Reproduce the lines below word for word, leaving out the pictures.

## Collected data
*** Begin section ***

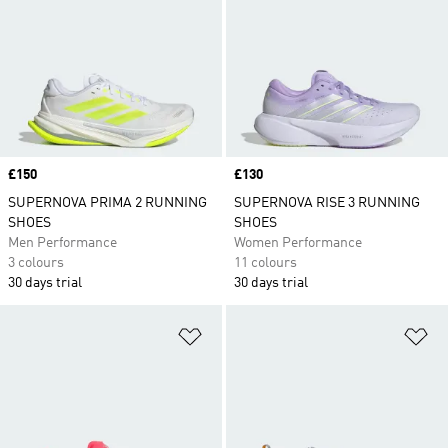
Price
£150
Price
£130
SUPERNOVA PRIMA 2 RUNNING
SUPERNOVA RISE 3 RUNNING
SHOES
SHOES
Men Performance
Women Performance
3 colours
11 colours
30 days trial
30 days trial
Add to Wishlist
Ad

*** End section ***

## EXERCISE RESULT
Price
£150
Price
£130
SUPERNOVA PRIMA 2 RUNNING
SUPERNOVA RISE 3 RUNNING
SHOES
SHOES
Men Performance
Women Performance
3 colours
11 colours
30 days trial
30 days trial
Add to Wishlist
Ad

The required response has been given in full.